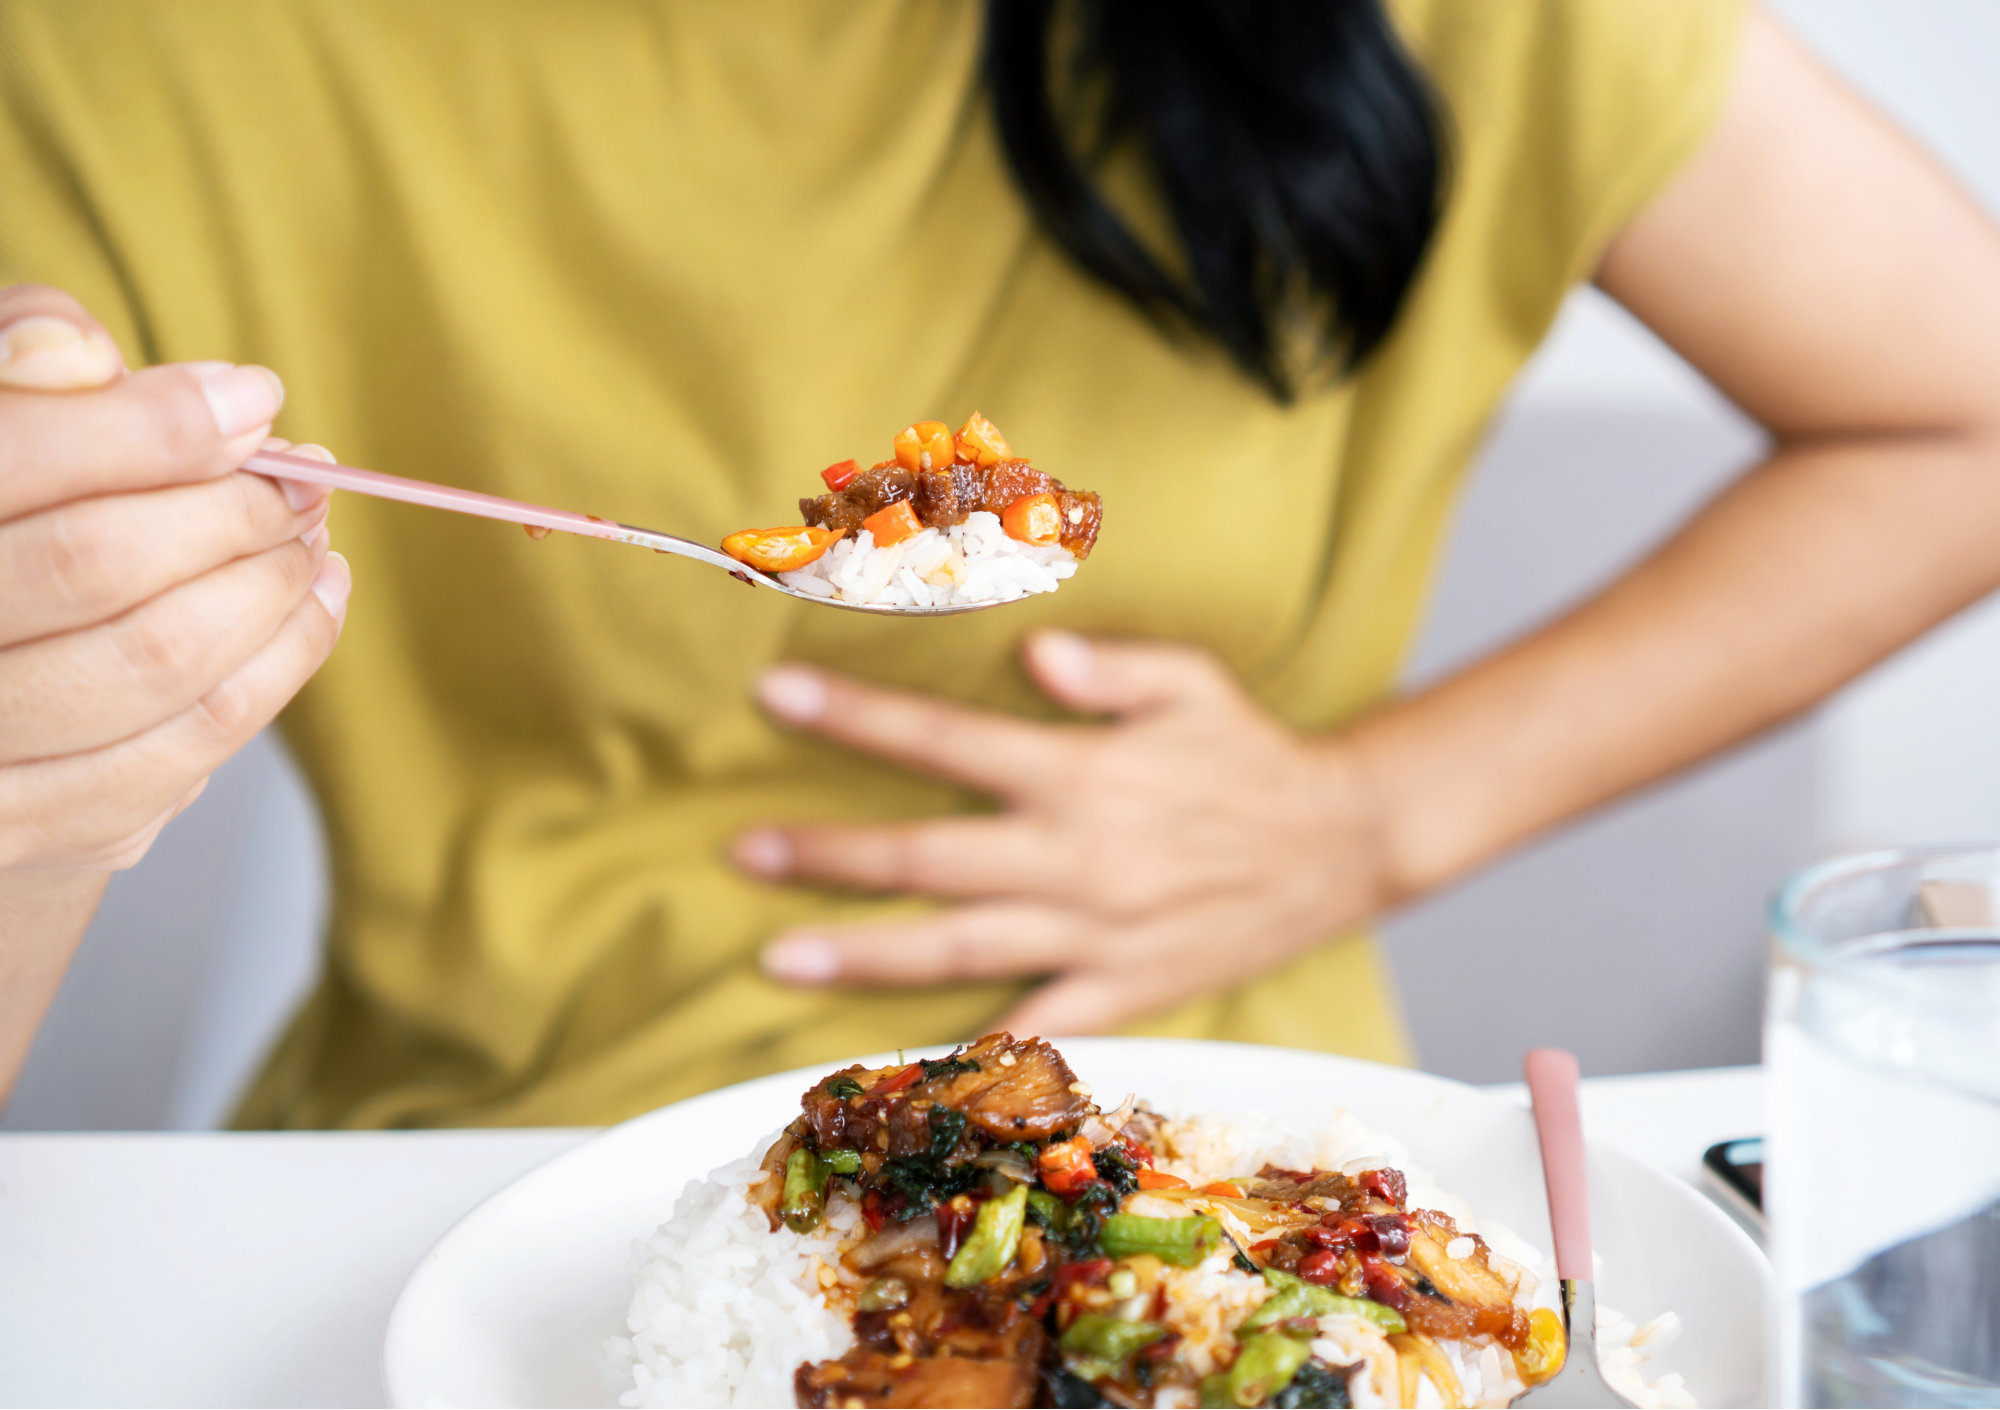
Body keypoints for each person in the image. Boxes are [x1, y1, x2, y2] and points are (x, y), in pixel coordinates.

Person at [3, 1, 1999, 1126]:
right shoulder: (125, 53)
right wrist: (37, 772)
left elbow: (1963, 415)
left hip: (1219, 1137)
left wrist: (1375, 815)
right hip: (460, 1169)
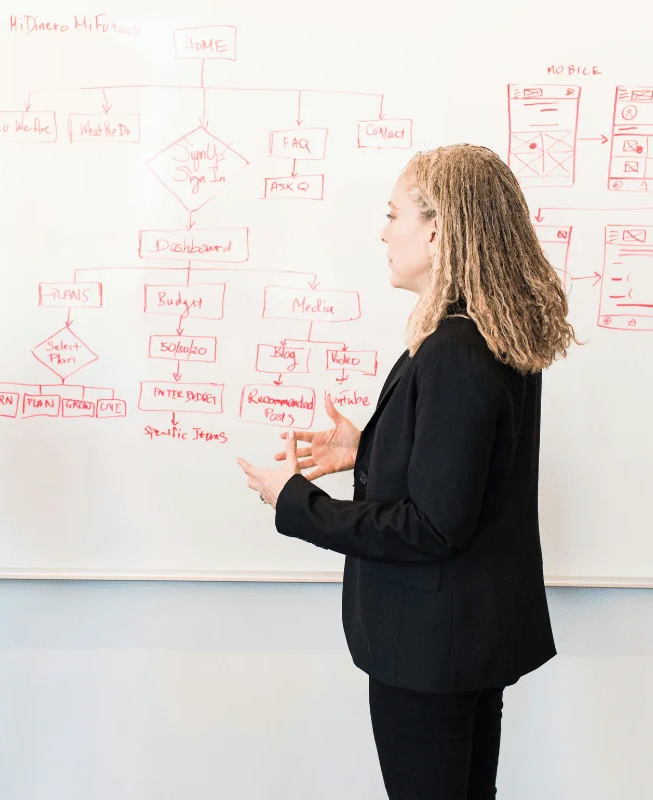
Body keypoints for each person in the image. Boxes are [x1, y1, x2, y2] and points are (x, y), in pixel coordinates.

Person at [237, 144, 577, 799]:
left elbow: (432, 526)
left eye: (394, 215)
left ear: (438, 229)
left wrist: (296, 502)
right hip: (465, 640)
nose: (383, 232)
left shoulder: (455, 349)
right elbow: (467, 476)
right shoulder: (494, 335)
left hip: (431, 651)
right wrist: (366, 449)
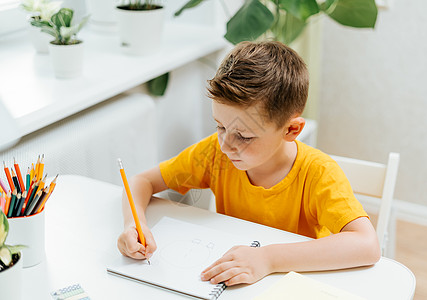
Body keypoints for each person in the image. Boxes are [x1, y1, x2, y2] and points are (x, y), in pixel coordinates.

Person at [117, 41, 381, 287]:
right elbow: (142, 182)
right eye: (220, 126)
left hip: (291, 283)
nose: (226, 144)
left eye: (244, 136)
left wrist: (268, 259)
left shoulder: (319, 173)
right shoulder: (214, 153)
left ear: (291, 129)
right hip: (235, 280)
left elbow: (367, 245)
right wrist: (133, 225)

::::::::

The problem: Each entry should be output word for word, with no pictures carried over.

Output of the exercise:
Body keypoints for each person in the image. Boxes are [x1, y1, x2, y2] and points are (x, y), in pixel coordinates.

Person at [3, 1, 1999, 1126]:
right shoulder: (125, 53)
right wrist: (37, 772)
left elbow: (1963, 415)
left hip: (1219, 1137)
left wrist: (1375, 815)
right hip: (460, 1169)
Body keypoints for each person in the image. Boxes are [x1, y1, x2, y2] and points are (x, y), in pixel coordinates.

Person at [237, 144, 577, 799]:
left elbow: (432, 526)
left eye: (394, 215)
left ear: (438, 229)
left wrist: (296, 502)
right hip: (465, 640)
nose: (383, 232)
left shoulder: (455, 349)
right elbow: (467, 476)
right shoulder: (494, 335)
left hip: (431, 651)
right wrist: (366, 449)
Body keypoints for each person in the image. Boxes are [x1, y1, x2, y2] and points are (x, y), in pixel coordinates.

Person at [117, 41, 381, 287]:
right elbow: (142, 182)
right eye: (220, 126)
left hip: (291, 283)
nose: (226, 144)
left eye: (244, 136)
left wrist: (268, 259)
left shoulder: (319, 173)
right shoulder: (214, 153)
left ear: (291, 129)
right hip: (235, 280)
left elbow: (367, 245)
right wrist: (133, 225)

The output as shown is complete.